The WTTC Benchmarking Report 2017 compares travel and tourism to eight other sectors, which are considered to have similar breadth and global presence, across 27 countries and six regions.
The report found that in 2016, travel and tourism supported 108 million jobs directly and 292 million in total. This means that on both direct and overall levels, travel and tourism employs more people than the automotive manufacturing, banking, mining, chemicals manufacturing, and financial services sectors.
It also shows that the power of travel and tourism to create jobs is significantly higher than that of financial services, when you compare their contribution to GDP. Financial services generates 19.4% of the world’s GDP compared to 10.2% by travel and tourism, but the latter supports twice as many global jobs.

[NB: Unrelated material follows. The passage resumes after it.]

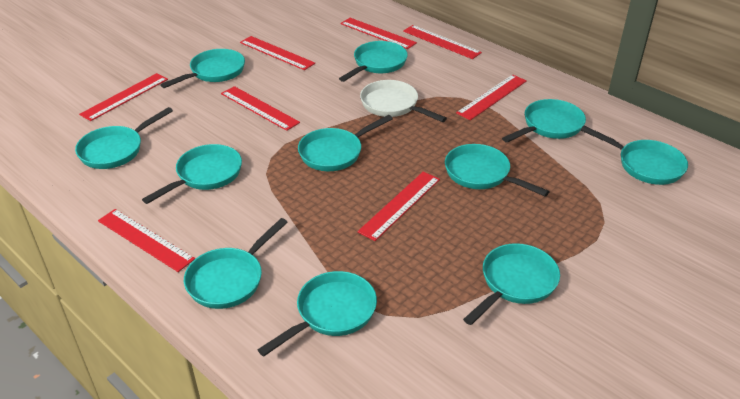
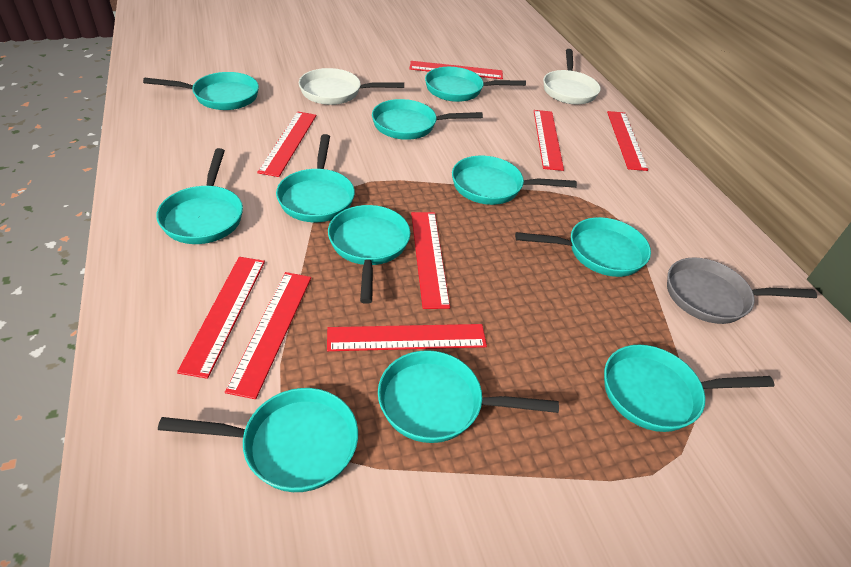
grey pan: none = 0 -> [667,257,817,324] = 1
white pan: [360,80,447,122] = 1 -> [299,68,404,105] [543,49,601,104] = 2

Travel and tourism generated a total of US$7.6 trillion in GDP in 2016 – a larger contribution than that of banking (US$4.8trn), mining (US$5.0trn), agriculture (US$5.8trn), automotive manufacturing (US$6.1trn) and chemicals manufacturing (US$6.5trn).
In Asia Pacific, travel and tourism’s US$2.3trn contribution to GDP makes the sector larger than the region’s mining sector, while the 159.2m supported jobs exceeds the impacts of banking, mining, automotive manufacturing and financial services.
“It is easy to applaud the efforts or even to criticise the failings of travel and tourism in isolation without looking at the picture of our industry separate from the overall industrial context,” said David Scowsill, president & CEO of the WTTC. “Our sector contributes 10.2% of global GDP and supports one in 10 jobs when you look at the total impact and this research helps to put these achievements in context, and gives a clear picture as to the strength of travel and tourism.
“Business and leisure travel creates opportunities, empowers communities and enhances local livelihoods. There are still challenges to sustainable growth, and WTTC will continue to urge public and private sector to invest into our sector and implement policies that are favourable for growth while safeguarding the world’s assets,” he added.
Global travel and tourism is forecast to grow by 4.0% per year over the next decade, which is significantly faster than the global economy at 2.7% and all other sectors covered in the study apart from the financial sector and banking.